There has been much discussion as to whether Article 50 once triggered is revocable. There is no intention to revisit the contending arguments here, save to say that the ultimate decision is for the CJEU and that the arguments for or against revocability are not acte clair. The Divisional Court’s judgment was, however, predicated on the assumption that Article 50 was irrevocable, albeit the government did not contest the finding. It remains to be seen whether any party does so before the Supreme Court, or whether the Supreme Court raises the issue of its own volition. The issue is significant for the following reason: if the Supreme Court’s decision is predicated on the legal assumption of irrevocability this will, as argued in a previous posting, secure parliamentary voice before Article 50 is triggered, at the risk of emasculating it when a withdrawal agreement is placed on the table. It is therefore important to consider whether the Divisional Court’s judgment can be sustained even on the assumption that Article 50 is revocable, thereby obviating the need to resolve this issue in the current litigation. The argument might take the following form.

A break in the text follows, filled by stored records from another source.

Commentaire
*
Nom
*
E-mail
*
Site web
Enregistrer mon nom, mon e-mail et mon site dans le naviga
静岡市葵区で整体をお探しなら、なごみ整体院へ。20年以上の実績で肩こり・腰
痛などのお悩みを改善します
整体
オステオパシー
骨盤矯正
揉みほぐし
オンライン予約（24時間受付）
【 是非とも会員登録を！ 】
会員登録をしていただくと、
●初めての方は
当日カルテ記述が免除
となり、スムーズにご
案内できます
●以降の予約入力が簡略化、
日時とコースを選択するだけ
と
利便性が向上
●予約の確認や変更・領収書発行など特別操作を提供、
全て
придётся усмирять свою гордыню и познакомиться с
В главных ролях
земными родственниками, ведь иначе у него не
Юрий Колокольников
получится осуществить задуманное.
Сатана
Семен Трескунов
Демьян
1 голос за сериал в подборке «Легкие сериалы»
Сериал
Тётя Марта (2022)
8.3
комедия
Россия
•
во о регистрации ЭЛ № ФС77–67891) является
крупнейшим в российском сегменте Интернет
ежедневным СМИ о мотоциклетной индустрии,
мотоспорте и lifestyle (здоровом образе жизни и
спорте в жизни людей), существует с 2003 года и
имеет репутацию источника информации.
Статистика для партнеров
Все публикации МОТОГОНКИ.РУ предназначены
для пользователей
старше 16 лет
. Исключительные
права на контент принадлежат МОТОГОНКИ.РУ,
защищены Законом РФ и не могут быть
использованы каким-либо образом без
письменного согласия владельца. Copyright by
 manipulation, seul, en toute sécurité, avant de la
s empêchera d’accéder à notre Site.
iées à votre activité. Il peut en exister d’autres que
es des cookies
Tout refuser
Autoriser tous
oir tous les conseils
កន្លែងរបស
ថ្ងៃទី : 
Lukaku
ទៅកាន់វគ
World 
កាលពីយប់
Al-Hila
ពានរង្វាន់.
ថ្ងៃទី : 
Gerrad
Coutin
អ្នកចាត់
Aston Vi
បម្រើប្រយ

Statutory authorization is required before action is taken to eliminate existing statutory rights. This cannot be done through the prerogative. It has been argued that this principle only protects rights created by Parliament and that EU rights, although recognized through a UK statute, the ECA 1972, do not therefore fall within the ambit of this principle. We do not however believe that this argument is correct, and this posting therefore proceeds on the assumption that the taking away of EU rights requires statutory authorization. The claimants in the Divisional Court reached their desired goal by contending that Article 50 was irrevocable and thus the pulling of the trigger was akin to the firing of a bullet, which would fly inexorably to its destination and thereby eliminate the relevant rights without statutory authorization.
The argument that the same result should ensue even if Article 50 is treated as revocable would be as follows. The triggering of Article 50 would begin the process of withdrawal, which could on the present hypothesis be revoked. It would nonetheless place the existing rights in jeopardy for four reasons.
First, an agreement might not be secured within two years, the other Member States might not grant any extension of time for further negotiation, and/or the government might not seek it. In either eventuality, EU rights and obligations cease to exist at the end of the two year period, without the possibility of any input from Parliament. The controls contained in Section 20 of the Constitutional Reform and Governance Act 2010 (CRGA) would have nothing to bite on, because there would be no withdrawal agreement placed before Parliament.
Secondly, if a withdrawal agreement is secured it would then be subject to the controls in the CRGA 2010, with the consequence that the House of Commons could disapprove of the agreement and prevent ratification. It might also, on the assumption of revocability, seek to withdraw the notification of withdrawal. The protections thereby afforded before EU rights were eliminated would nonetheless be diminished in two respects. On the one hand, the CRGA is predicated on parliamentary voice through a resolution, not a statute. On the other hand, the CRGA schema shifts the burden to Parliament to take action to prevent the ratification of the withdrawal agreement, as compared to the position whereby it would be for the executive to secure the passage of a statute and the requisite parliamentary approval. This diminution in protection provides the foundation for the argument that parliamentary authorization must be forthcoming before the trigger is pulled, even assuming that Article 50 is revocable.
Thirdly, if Article 50 were adjudged to be revocable that would still leave the issue of the conditions for revocation. Put briefly, this might be either unilateral, dependent on a qualified majority in the Council, or on Council unanimity. The latter two options perforce mean that revocation is not solely for the determination of the UK, and thus rights could be placed in jeopardy if such consent was not forthcoming.
Fourth, legal rules must be considered in the light of the relevant facts, viz, the government’s strongly avowed intent that the UK should exit the EU. If the UK Government is allowed to trigger Article 50 by the exercise of prerogative power, it has made it very clear that it regards this as an irrevocable step in practice. The possibility of revocation should not blind the courts to the reality that the giving of notice to withdraw under Article 50 would be regarded by the UK Government as being decisive, and thus would have a virtually ineluctable impact upon existing rights.
If the Supreme Court were to accept this reasoning then it would provide the foundation for the requirement that Parliament’s approval must be secured before Article 50 is triggered, without thereby undermining its capacity for input and voice when the detailed terms of the agreement become apparent two years later.